UpdateClient Commitmentは、ELCのClientのHeaderを検証した時の状態とHeaderを適用した後の状態から主に構成される。Clientの各状態は後述するStateIDで表現される。commitmentの定義は次のようになる:
pub struct UpdateClientCommitment {
pub prev_state_id: Option<StateID>,
pub new_state_id: StateID,
pub new_state: Option<Vec<u8>>,
pub prev_height: Option<Height>,
pub new_height: Height,
pub timestamp: u128,
pub validation_context: ValidationContext,
}
prev_state_id
は、ELCの参照した状態を示すStateIDである。これは、update_client
時のみ含まれる。new_state_id
は、ELCの更新後の状態を示すStateIDである。new_state
は、new_state_id
に対応するELCの更新後の状態である。これは、Light Clientの更新仕様ごとに含まれる。prev_height
およびnew_height
はそれぞれELCの事前、事後の高さである。timestamp
はnew_height
に対応するupstream headerのtimestampである。validation_context
は後述するELCの検証時のコンテキストを示す。これはValidation-Contextで後述する。
StateID
StateIDは、ある高さにおけるELCのClientの状態を一意に示す識別子である。ICS-02に従うClientの場合、StateIDはClientStateとConsensusStateをconcatしたバイト列のHash値である。

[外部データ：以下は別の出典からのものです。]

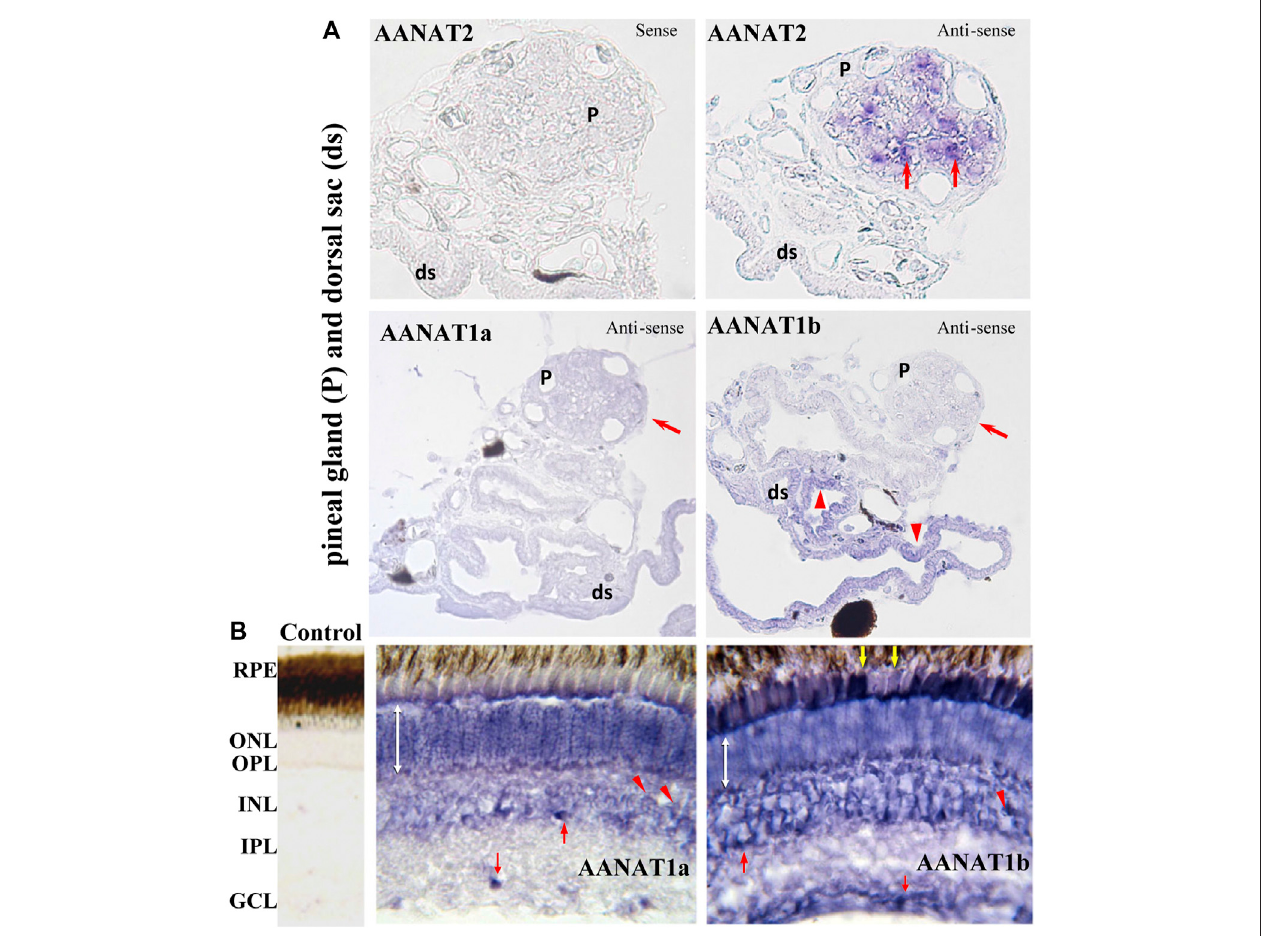
FIGURE 6 | Detection of aanat ( aanat1a , aanat1b, and aanat2 ) transcriptions in fi sh pineal gland (A) and retina (B) (adopted from Paulin et al., 2015). (A) Pinealocytes (arrows) are labeled with the antisense aanat2 probe, but not with either aanat1a or aanat1b probes. Cells of dorsal sac (arrow heads) are stained with aanat1b antisenseprobes but notwith aanat2 probe. ds: dorsalsac; P:pineal gland. (B) Photoreceptor cells oftheONL arestained(double whitearrow). Bipolar (arrow heads) and amacrine (upward red arrow) cells in the INL are also labeled. A few cells are labeled in the GCL (downward red arrow) and RPE (downward yellow arrows).GCL: ganglioncelllayer; INL:inner nuclearlayer;IPL:inner plexiformlayer;ONL:outer nuclearlayer; OPL:outerplexiformlayer;RPE:retinal pigment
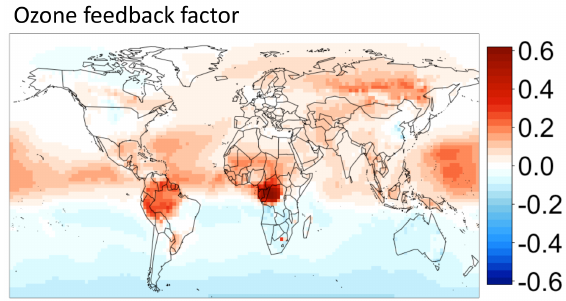
Figure 9. Ozone feedback factor ( f ) arising from the coupling be- tween surface ozone (JJA mean) and leaf area index (LAI). A value of 0 < f < 1 indicates a positive feedback (self-amplification of surface ozone), and a value of f < 0 indicates a negative feedback (self-dampening of surface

通常、各ClientのClientStateは検証に関するパラメータとともに初期化され、以後検証に関する情報は不変である。また、ConsensusStateは高さごとに存在し、対象ChainのHeader情報から生成される状態である。ここで多くのLight Clientには作成者による独自のパラメータが存在することに注意する。これにより、同一のClient定義であっても構成次第で異なる検証結果が得られる場合がある。
そのため、ELCはUpdateClient Commitmentに更新前(つまり検証時)と更新後の両方のStateIDを含む。(なお、initializeClientのcommitmentは、更新前状態は空とする。) これにより初期commitmentに含まれる更新後StateIDに基づき、あるUpdateClient Commitmentに至るまでの更新の連鎖が一意に定まることを保証する。つまり、検証者はproofの検証に加え、このcommitmentの連鎖を検証することにより、特定のLight Clientにより生成された検証パラメータが一貫したcommitmentのみで更新されることを保証することができるようになる。
Validation Context
Validation Contextは、ELCのClientによるHeader検証時のコンテキストを示す。これは検証者の現在時間を含む。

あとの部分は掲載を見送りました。